Interview granted to Taylor Barnes, Special for USA TODAY Sports, and published on May 21, 2014.
Three weeks before the country hosts the World Cup, organizers are still scrambling to put finishing touches on stadiums, and strikes by bus workers and police are causing miles of traffic jams and frustration in the daily lives of locals in Brazil’s largest cities.
More than half a million foreign tourists are expected for the event, on which the government has spent an estimated $11 billion on stadiums and infrastructure.
Public safety is a top concern, and the government says 100,000 law enforcement and security professionals will be working during the tournament. Even as more police carried out partial strikes this week, U.S. Ambassador to Brazil Liliana Ayalde spoke optimistically about Brazil’s ability to carry out the event and the United States’ cooperation with the hosts on security. She spoke with USA TODAY Sports about the high number of American fans who will attend, security preparations by both governments, and why soccer is more popular than ever amongst Americans.
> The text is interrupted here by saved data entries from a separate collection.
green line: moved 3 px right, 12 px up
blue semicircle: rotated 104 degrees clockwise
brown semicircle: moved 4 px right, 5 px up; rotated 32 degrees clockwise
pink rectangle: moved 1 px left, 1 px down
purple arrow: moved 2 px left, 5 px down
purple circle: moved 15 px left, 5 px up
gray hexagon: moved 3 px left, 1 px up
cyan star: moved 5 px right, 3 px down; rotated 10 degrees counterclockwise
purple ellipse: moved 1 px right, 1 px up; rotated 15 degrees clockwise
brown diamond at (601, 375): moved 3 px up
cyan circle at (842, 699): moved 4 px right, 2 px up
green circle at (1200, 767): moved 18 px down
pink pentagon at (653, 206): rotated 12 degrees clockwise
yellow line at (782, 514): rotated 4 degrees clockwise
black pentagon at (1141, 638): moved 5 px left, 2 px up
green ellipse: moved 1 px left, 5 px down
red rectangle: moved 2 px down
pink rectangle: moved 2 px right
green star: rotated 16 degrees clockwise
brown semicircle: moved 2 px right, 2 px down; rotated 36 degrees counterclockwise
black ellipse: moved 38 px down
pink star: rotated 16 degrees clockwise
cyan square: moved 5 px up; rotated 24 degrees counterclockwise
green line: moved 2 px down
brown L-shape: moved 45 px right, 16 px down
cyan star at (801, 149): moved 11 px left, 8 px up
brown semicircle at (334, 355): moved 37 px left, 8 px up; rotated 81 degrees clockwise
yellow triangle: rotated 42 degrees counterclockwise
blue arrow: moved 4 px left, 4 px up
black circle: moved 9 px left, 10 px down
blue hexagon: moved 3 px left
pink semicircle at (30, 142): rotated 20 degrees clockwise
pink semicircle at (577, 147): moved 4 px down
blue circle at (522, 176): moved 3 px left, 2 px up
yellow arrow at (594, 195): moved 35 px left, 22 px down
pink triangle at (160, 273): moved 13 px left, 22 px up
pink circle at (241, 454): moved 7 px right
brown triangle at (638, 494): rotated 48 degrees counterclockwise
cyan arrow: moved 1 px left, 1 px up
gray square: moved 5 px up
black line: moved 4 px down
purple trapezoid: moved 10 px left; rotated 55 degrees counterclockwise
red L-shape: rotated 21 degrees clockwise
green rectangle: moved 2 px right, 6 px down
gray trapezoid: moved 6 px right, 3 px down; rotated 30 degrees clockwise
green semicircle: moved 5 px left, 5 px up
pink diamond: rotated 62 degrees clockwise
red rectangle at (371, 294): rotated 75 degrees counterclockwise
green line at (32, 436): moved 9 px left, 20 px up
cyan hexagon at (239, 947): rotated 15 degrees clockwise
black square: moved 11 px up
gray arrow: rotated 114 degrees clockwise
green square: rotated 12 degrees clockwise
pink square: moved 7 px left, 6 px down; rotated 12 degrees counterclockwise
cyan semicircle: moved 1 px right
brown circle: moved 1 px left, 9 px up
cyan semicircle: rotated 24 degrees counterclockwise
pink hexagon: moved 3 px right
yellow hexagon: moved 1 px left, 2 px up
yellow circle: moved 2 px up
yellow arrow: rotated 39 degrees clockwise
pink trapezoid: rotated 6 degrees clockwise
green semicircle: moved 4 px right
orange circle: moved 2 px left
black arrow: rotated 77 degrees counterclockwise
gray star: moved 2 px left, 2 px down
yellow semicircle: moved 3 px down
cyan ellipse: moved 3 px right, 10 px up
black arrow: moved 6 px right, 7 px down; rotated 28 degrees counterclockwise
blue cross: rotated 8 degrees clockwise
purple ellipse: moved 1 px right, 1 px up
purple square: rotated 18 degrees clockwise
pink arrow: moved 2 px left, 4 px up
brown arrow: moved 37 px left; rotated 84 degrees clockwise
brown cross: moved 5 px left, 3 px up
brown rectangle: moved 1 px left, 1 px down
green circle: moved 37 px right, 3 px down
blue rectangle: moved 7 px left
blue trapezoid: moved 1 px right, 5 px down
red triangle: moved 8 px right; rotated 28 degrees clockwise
Why is there such a large U.S. interest in the World Cup here?
Ayalde: The largest number of ticket holders after Brazilians are Americans. We know that there have been 187,000 tickets sold to Americans, through the FIFA system, and of those we anticipate that there are actually about 80,000 [Americans] because some of them have several tickets. … We are going to deploy teams out to the different cities, the 12 cities, so we’ll have a consular team ready to support Americans that have problems, lost passports, whatever happens.
The traditional thinking is that Americans don’t care about soccer as much as the rest of the world.
Ayalde: I think it’s a myth, and also it’s a different time. I see it with my own family, and daughters that are now engaged in soccer, and just friends, and they are just seized with it. And it’s manageable coming here [to Brazil] as opposed to going across the world. So I think that we have a growing number of soccer fans in the United States and probably it hasn’t been as evident. But we also have ethnic populations in that mix that come traditionally from a soccer-origin country, whether they are Mexican-Americans or Central Americans that are now Americans.
Can you describe the U.S.-Brazilian cooperation in training Brazilian security forces?
Ayalde: Any major event, and Brazil will experience two, the World Cup and the Olympics, provides us with excellent opportunities to share our own experience about managing major events. … We have all these different techniques and practices of our own experience, whether it’s even the Boston Marathon for instance, where things did not turn out right, but I think there are lessons learned there. Or there’s the Super Bowl, even the World Cup (in 1994) that we managed. … In Boston [Brazilian agents] were recently there. They’ve looked at how the marathon was managed and some of the lessons learned as to what happened.
What will the presence of U.S. law enforcement be like in Brazil during the event?
Ayalde: We will have a control center within the Embassy that will be manned by representatives from the different agencies. This is a protocol that is followed in all the major events. It is managed by Washington and that same system, whether it is Sochi or another World Cup, is a setup we will have here as well.
What are the largest U.S. concerns with regards to safety during the World Cup?
Ayalde: Given the numbers that we have we anticipate a lot of consular matters, and that is why we have really focused on deploying highly trained, highly prepared officers in each of the cities, so that they know their way around and they can attend to any citizen that gets involved in something that will require our attention. It can range from minimal security incidents to somebody who gets jailed for some criminal activity. … And of course we have to be attentive to the protests. We anticipate those happening, everyone, the local authorities are as well.
A report in the local press said that members of Brazilian law enforcement received training in North Carolina in April with Academi, the private security contractor formerly known as Blackwater. A spokesman for the U.S. government said that, while the course took place on Academi’s grounds, the trainers were not from the security contractor.
Ayalde: The course was as I understand a maritime interdiction training course. Through our Diplomatic Security Bureau, what we call the ATA program, the Antiterrorism Assistance program, they have a series of training ongoing all the time. It was targeted to increase the capability of the Brazilian police to respond to threats from seaborne attackers. So again it was very specific and these were Brazilian students in a three-week course … It was a regular training program for 22 Brazilian federal police, military police and civil police that were going to be involved in the World Cup. And so that went well.
The International Olympic Committee has made harsh comments of late on Rio de Janeiro’s preparedness for the 2016 Olympics. What is the perspective of the U.S. government?
Ayalde: [Brazilian authorities] have assured us that they are on track and that they are as prepared as possible. But you know this is an event that has its challenges, so we will continue to press and make sure that we have the information and we are always ready to help. We have good communications with all the authorities to make sure that they can reach out to us when they need us. We are doing the best we can and I am sure the Brazilian authorities are doing so as well. … We all want a successful World Cup and Olympics, that’s for sure.